::: Фрагмент текста

Немного позже, весной, Ладо Гудиашвили снова пришел к нему — на этот раз с другим молодым художником — Давидов Какабадзе. На прежнем месте в Дидубе Пиросманашвили не оказалось, под лестницей стучал молотком сапожник. Поиски привели в духан к Бего Яксиеву, на Песковскую, 40. Бего встретил их неприветливо и настороженно, долго расспрашивал, кто они такие, говорил, что Нико занят делом, ему не до гостей. Это выглядело загадочно, но было совершенно естественно для Бего, который принял близко к сердцу историю со злосчастной карикатурой — проникся недоверием ко всем «оттуда» и старался уберечь друга от новых потрясений.
Все-таки он пошел за Пиросманашвили. Художник заметно изменился за последние месяцы, он сильно похудел и выглядел больным. Сели за стол, и Бего принес свое знаменитое вино. Пиросманашвили признался, что он действительно болен: «Здоровье оставляет меня. Разве это жизнь? Вот, посмотрите, как я живу». Он показал им тот чулан, в котором жил когда-то и в который вернулся сейчас: «Вот тут и спальня, и мастерская». (Здесь же стояла картина — Пиросманашвили делал для Бего повторение «Телетобы»). «Темно, тесно, пахнет вином, но куда денешься? Здесь хоть тепло, а в Дидубе под лестницей было холодно…»

::::::
::: Предоставленные записи

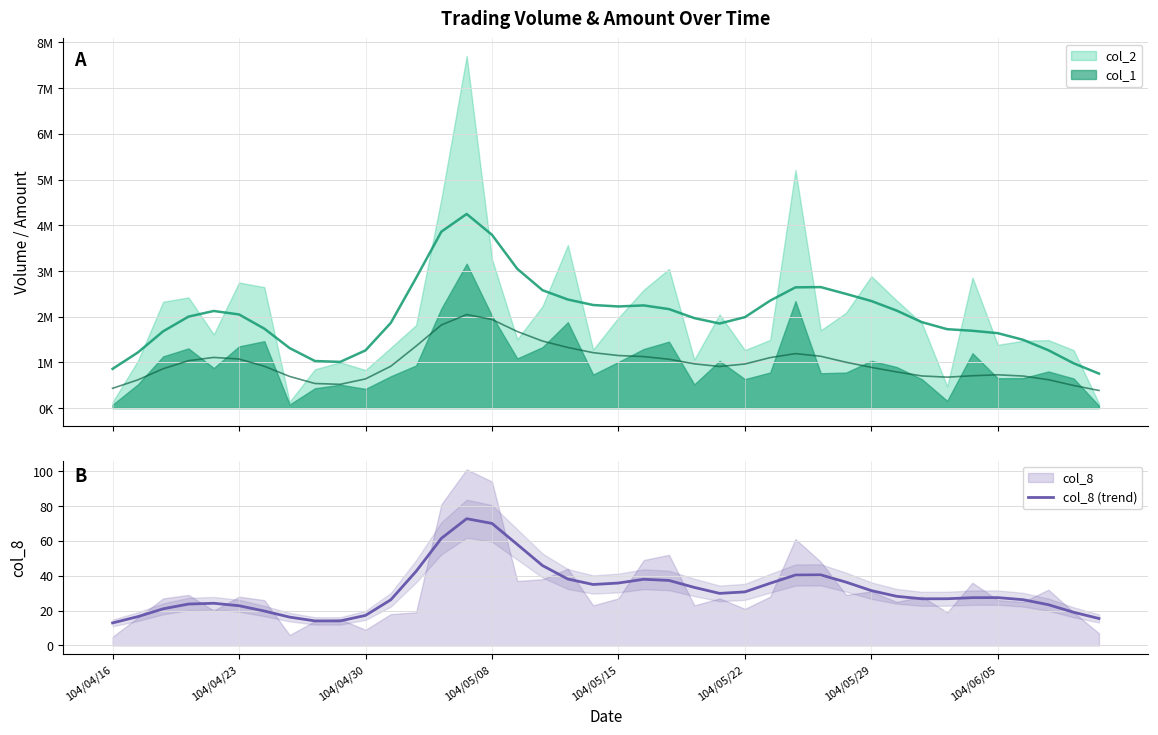

Reading right to left, extract all data points from this chart.

15.5	19.0	23.4	26.3	27.5	27.4	26.8	26.8	28.2	31.5	36.3	40.5	40.4	35.7	30.7	29.9	33.3	37.3	38.0	35.8	35.0	38.1	45.8	58.0	70.0	72.7	61.5	42.5	26.2	17.3	14.1	14.1	16.3	19.8	22.8	24.2	23.8	21.0	16.6	12.9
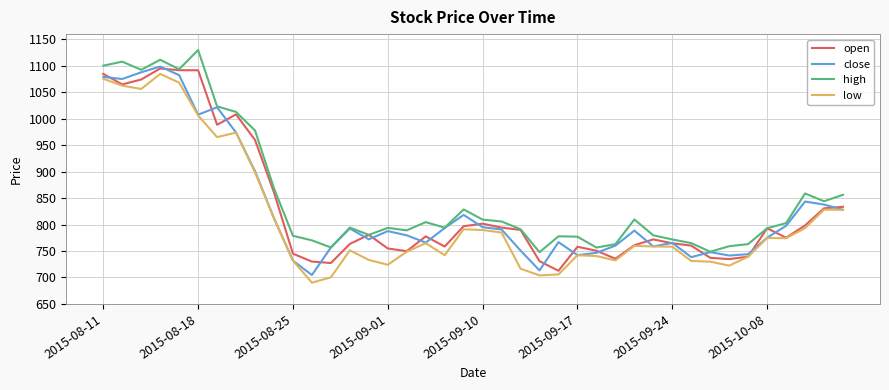

What is the maximum value for low?

1084.8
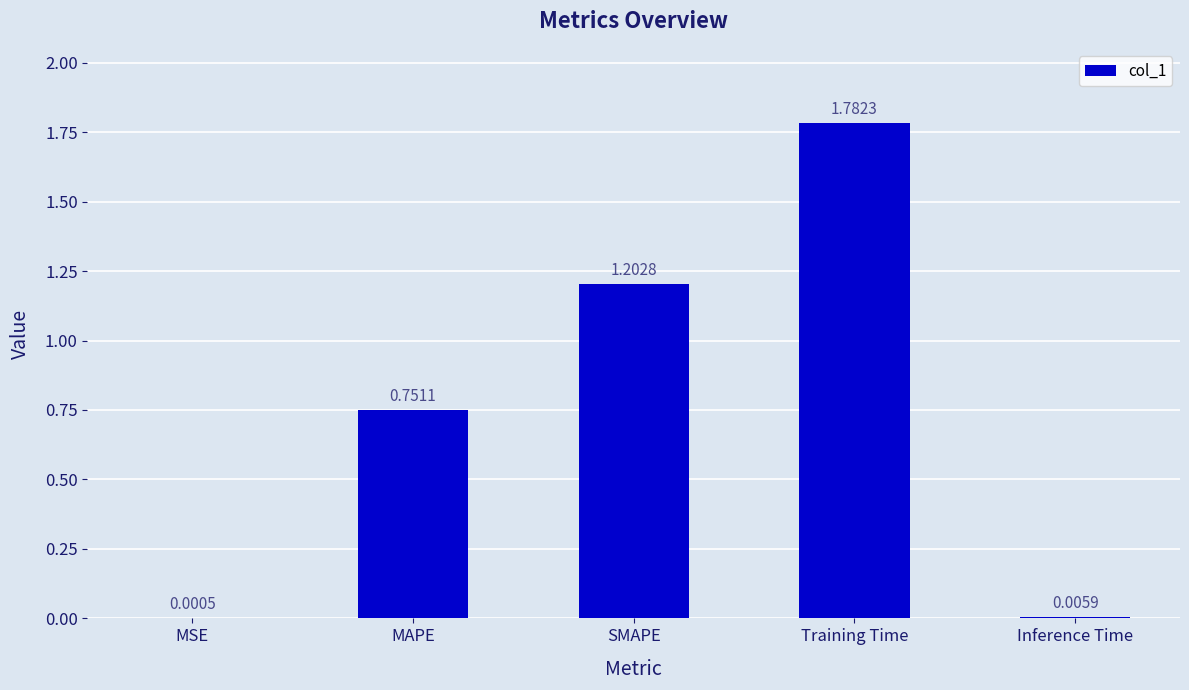

What is the ratio of the value at MAPE to the value at SMAPE?

0.6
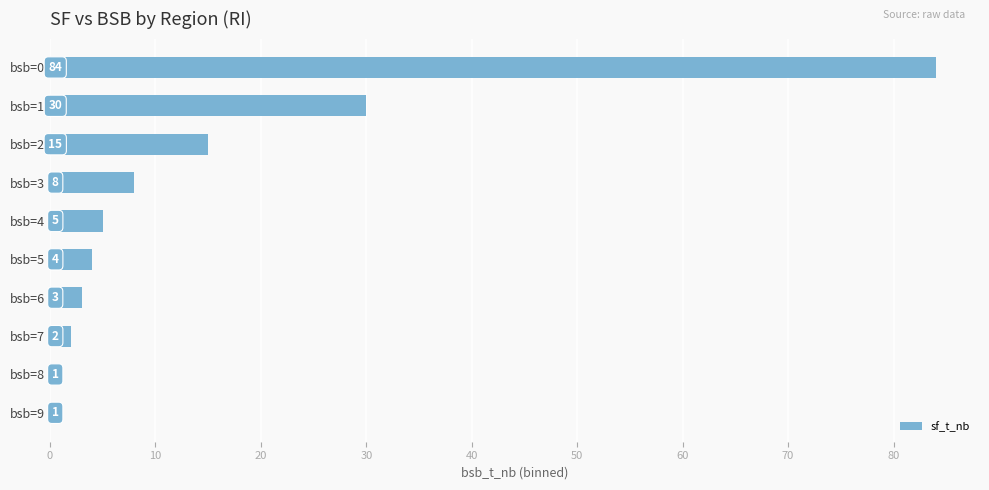

What is the difference between the values at bsb=9 and bsb=4?

4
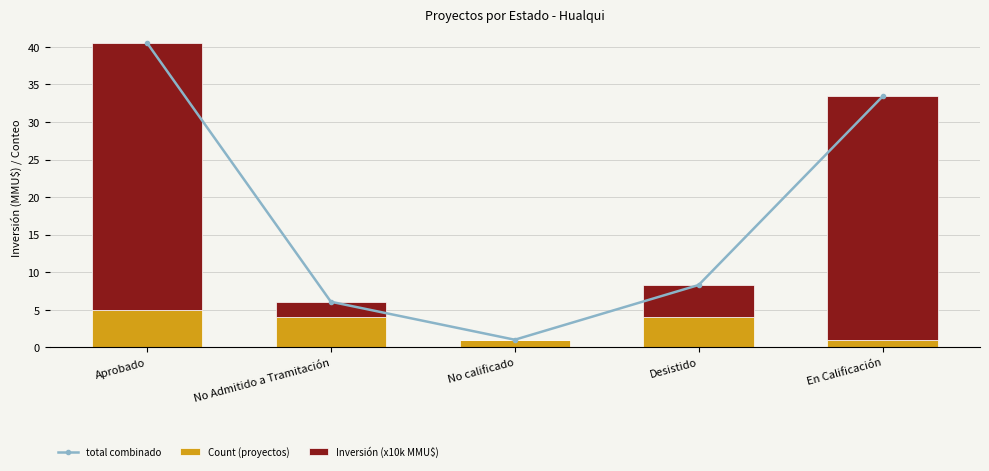

Reading right to left, list all the values displayed in this chart.

total combinado: En Calificación=33.4	Desistido=8.3	No calificado=1.0	No Admitido a Tramitación=6.1	Aprobado=40.5
Count (proyectos): En Calificación=1.0	Desistido=4.0	No calificado=1.0	No Admitido a Tramitación=4.0	Aprobado=5.0
Inversión (x10k MMU$): En Calificación=32.4	Desistido=4.3	No calificado=0.0	No Admitido a Tramitación=2.1	Aprobado=35.5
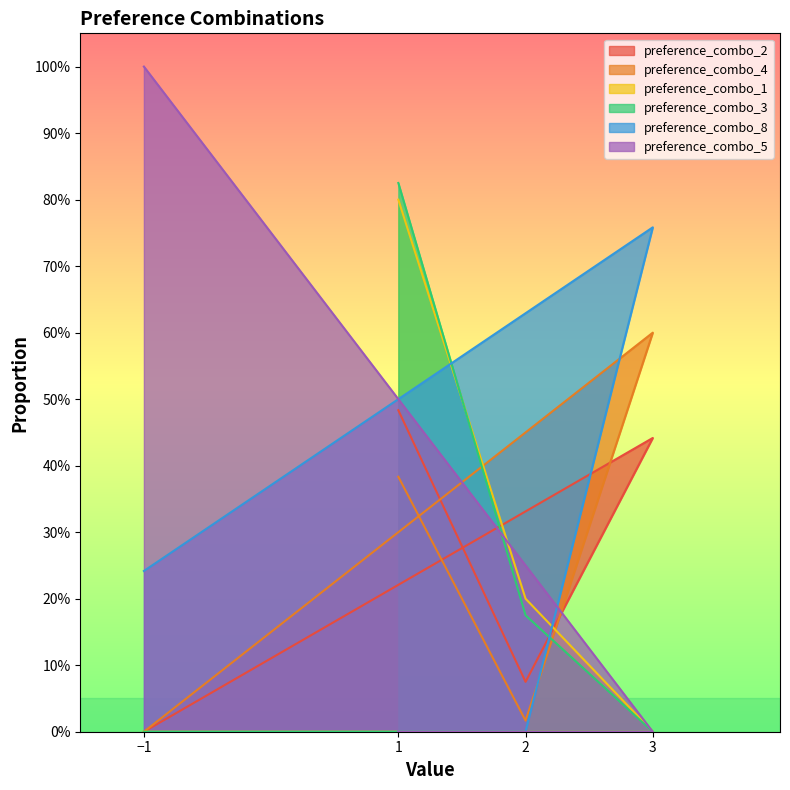

Reading left to right, what are all the values shown in this chart?

preference_combo_2: 1=0.5	2=0.1	3=0.4	-1=0.0
preference_combo_4: 1=0.4	2=0.0	3=0.6	-1=0.0
preference_combo_1: 1=0.8	2=0.2	3=0.0	-1=0.0
preference_combo_3: 1=0.8	2=0.2	3=0.0	-1=0.0
preference_combo_8: 1=0.0	2=0.0	3=0.8	-1=0.2
preference_combo_5: 1=0.0	2=0.0	3=0.0	-1=1.0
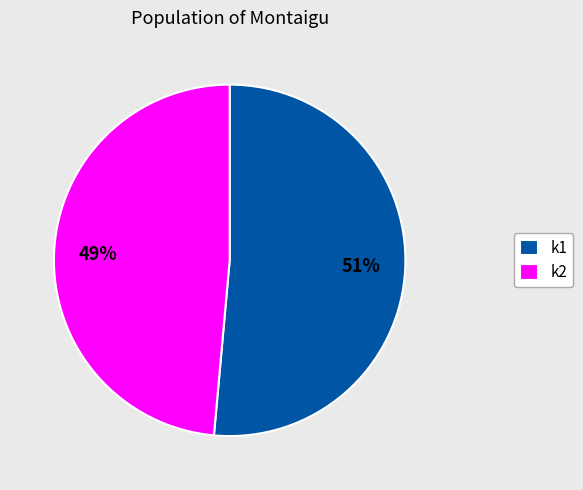

What is the smallest slice in the pie chart?

k2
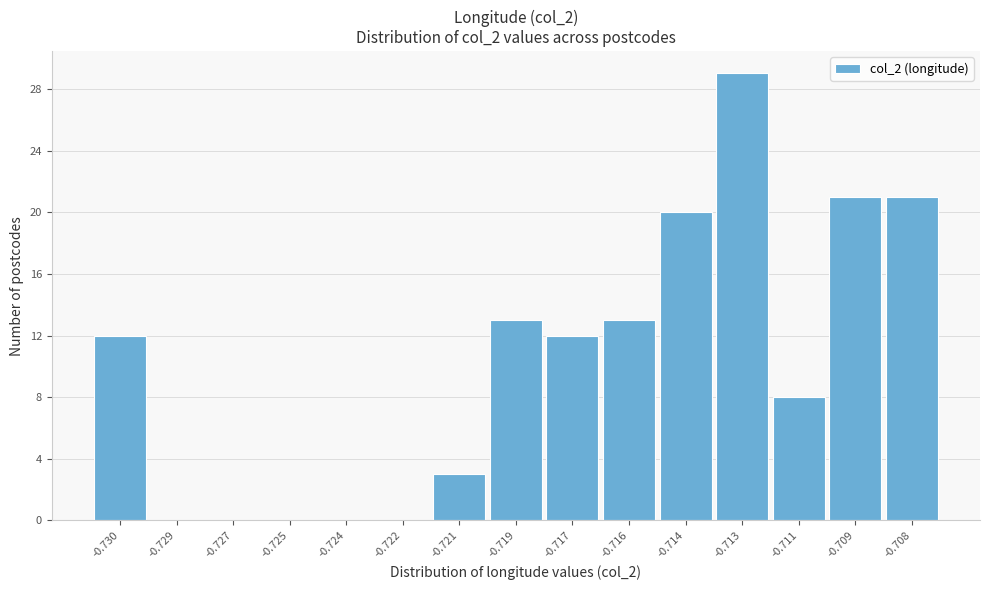

Reading right to left, list all the values displayed in this chart.

-0.708=21	-0.709=21	-0.711=8	-0.713=29	-0.714=20	-0.716=13	-0.717=12	-0.719=13	-0.721=3	-0.722=0	-0.724=0	-0.725=0	-0.727=0	-0.729=0	-0.730=12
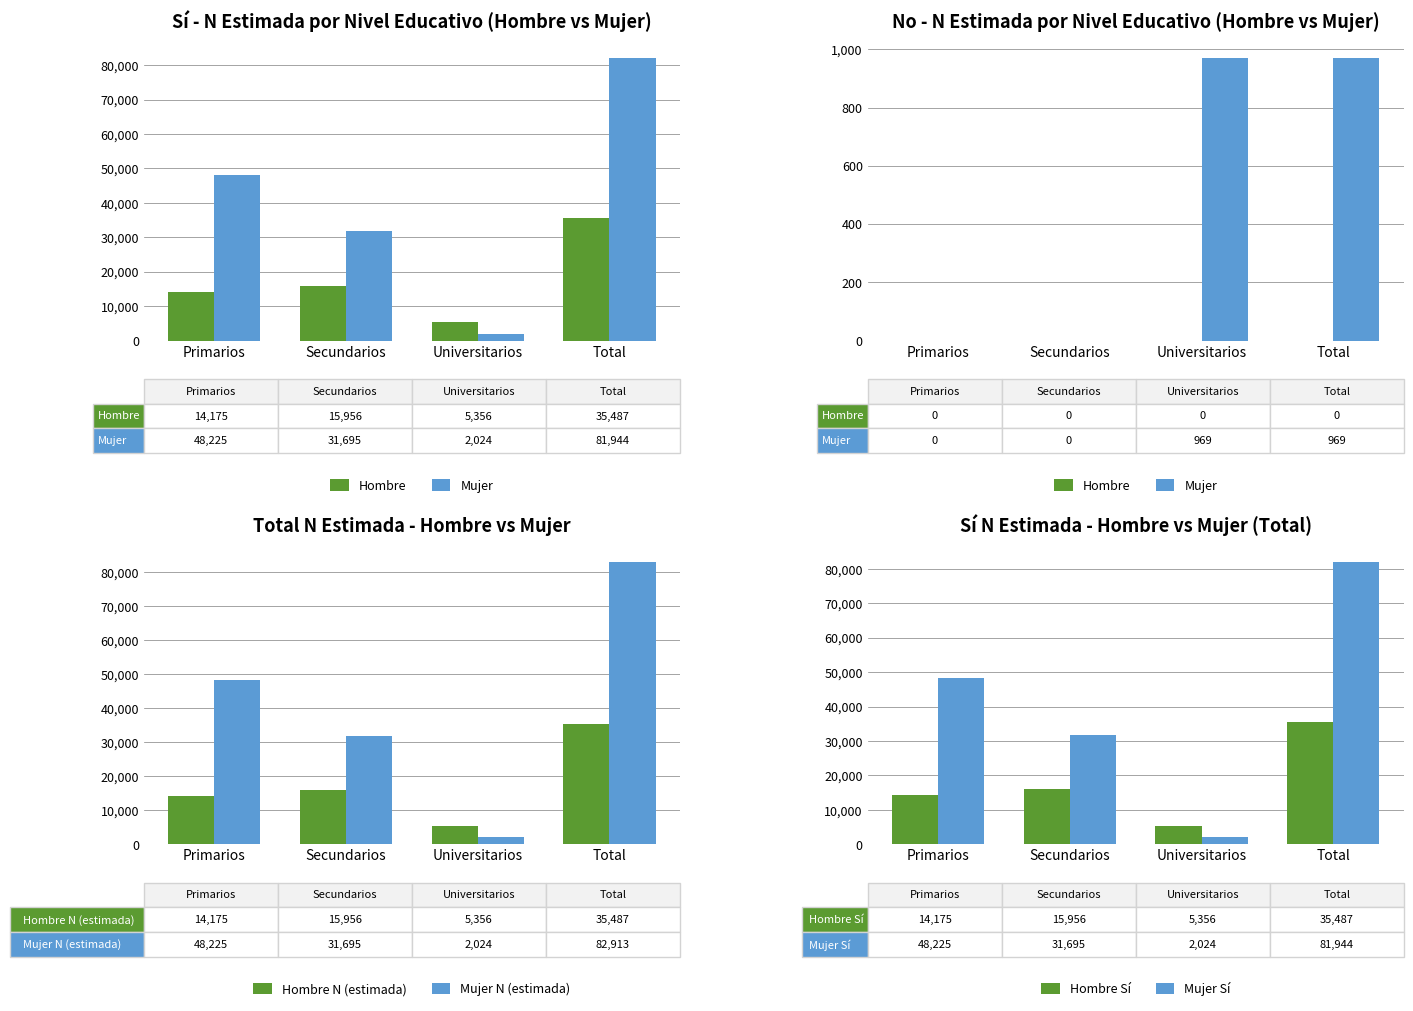

Reading left to right, what are all the values shown in this chart?

Hombre: 0	0	0	0
Mujer: 0	0	969	969
Hombre N (estimada): 14175	15956	5356	35487
Mujer N (estimada): 48225	31695	2024	82913
Hombre Sí: 14175	15956	5356	35487
Mujer Sí: 48225	31695	2024	81944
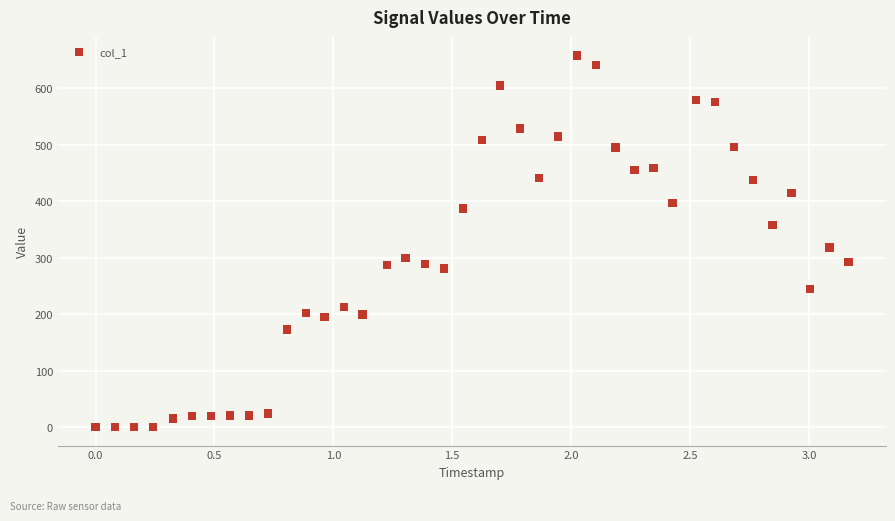

What is the range of X values (max minus min)?

3.2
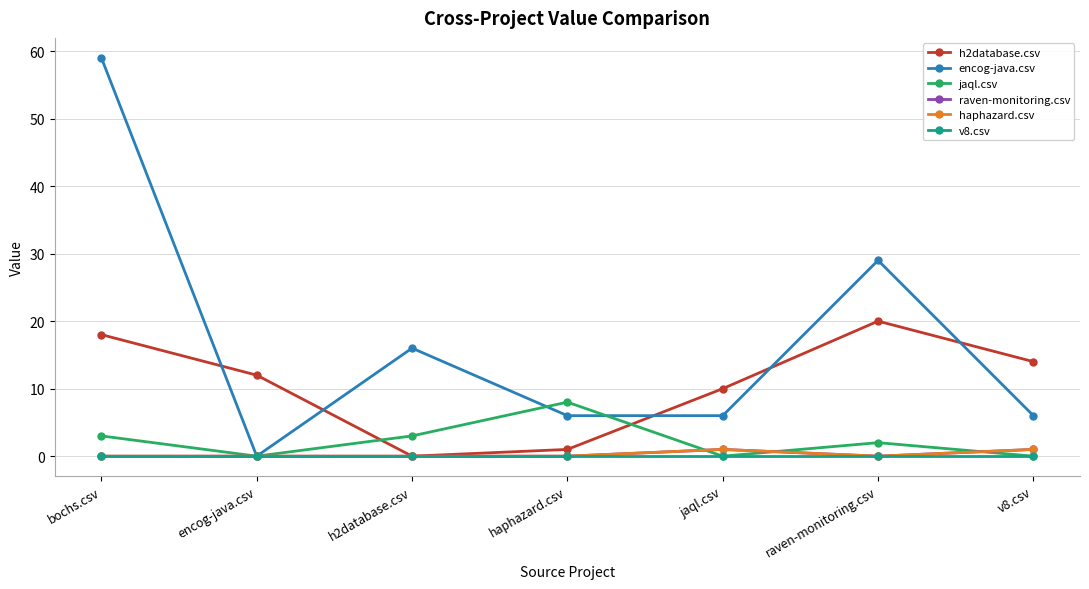

Is it true that h2database.csv equals 10 at h2database.csv?

False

::::::

Используя эти сведения
1. Запишите дословно часть фрагмента о Пиросманашвили, начиная со слов «Немного позже, весной, Ладо» и заканчивая словами «от новых потрясений.».
2. Извлеките все записи, приведенные выше после фрагмента, повторив каждую их строку слово в слово. Изображения в ответ не включайте.

Ответы по заданиям
1.
Немного позже, весной, Ладо Гудиашвили снова пришел к нему — на этот раз с другим молодым художником — Давидов Какабадзе. На прежнем месте в Дидубе Пиросманашвили не оказалось, под лестницей стучал молотком сапожник. Поиски привели в духан к Бего Яксиеву, на Песковскую, 40. Бего встретил их неприветливо и настороженно, долго расспрашивал, кто они такие, говорил, что Нико занят делом, ему не до гостей. Это выглядело загадочно, но было совершенно естественно для Бего, который принял близко к сердцу историю со злосчастной карикатурой — проникся недоверием ко всем «оттуда» и старался уберечь друга от новых потрясений.

2.
Reading right to left, extract all data points from this chart.

15.5	19.0	23.4	26.3	27.5	27.4	26.8	26.8	28.2	31.5	36.3	40.5	40.4	35.7	30.7	29.9	33.3	37.3	38.0	35.8	35.0	38.1	45.8	58.0	70.0	72.7	61.5	42.5	26.2	17.3	14.1	14.1	16.3	19.8	22.8	24.2	23.8	21.0	16.6	12.9

What is the maximum value for low?

1084.8

What is the ratio of the value at MAPE to the value at SMAPE?

0.6

What is the difference between the values at bsb=9 and bsb=4?

4

Reading right to left, list all the values displayed in this chart.

total combinado: En Calificación=33.4	Desistido=8.3	No calificado=1.0	No Admitido a Tramitación=6.1	Aprobado=40.5
Count (proyectos): En Calificación=1.0	Desistido=4.0	No calificado=1.0	No Admitido a Tramitación=4.0	Aprobado=5.0
Inversión (x10k MMU$): En Calificación=32.4	Desistido=4.3	No calificado=0.0	No Admitido a Tramitación=2.1	Aprobado=35.5

Reading left to right, what are all the values shown in this chart?

preference_combo_2: 1=0.5	2=0.1	3=0.4	-1=0.0
preference_combo_4: 1=0.4	2=0.0	3=0.6	-1=0.0
preference_combo_1: 1=0.8	2=0.2	3=0.0	-1=0.0
preference_combo_3: 1=0.8	2=0.2	3=0.0	-1=0.0
preference_combo_8: 1=0.0	2=0.0	3=0.8	-1=0.2
preference_combo_5: 1=0.0	2=0.0	3=0.0	-1=1.0

What is the smallest slice in the pie chart?

k2

Reading right to left, list all the values displayed in this chart.

-0.708=21	-0.709=21	-0.711=8	-0.713=29	-0.714=20	-0.716=13	-0.717=12	-0.719=13	-0.721=3	-0.722=0	-0.724=0	-0.725=0	-0.727=0	-0.729=0	-0.730=12

Reading left to right, what are all the values shown in this chart?

Hombre: 0	0	0	0
Mujer: 0	0	969	969
Hombre N (estimada): 14175	15956	5356	35487
Mujer N (estimada): 48225	31695	2024	82913
Hombre Sí: 14175	15956	5356	35487
Mujer Sí: 48225	31695	2024	81944

What is the range of X values (max minus min)?

3.2

Is it true that h2database.csv equals 10 at h2database.csv?

False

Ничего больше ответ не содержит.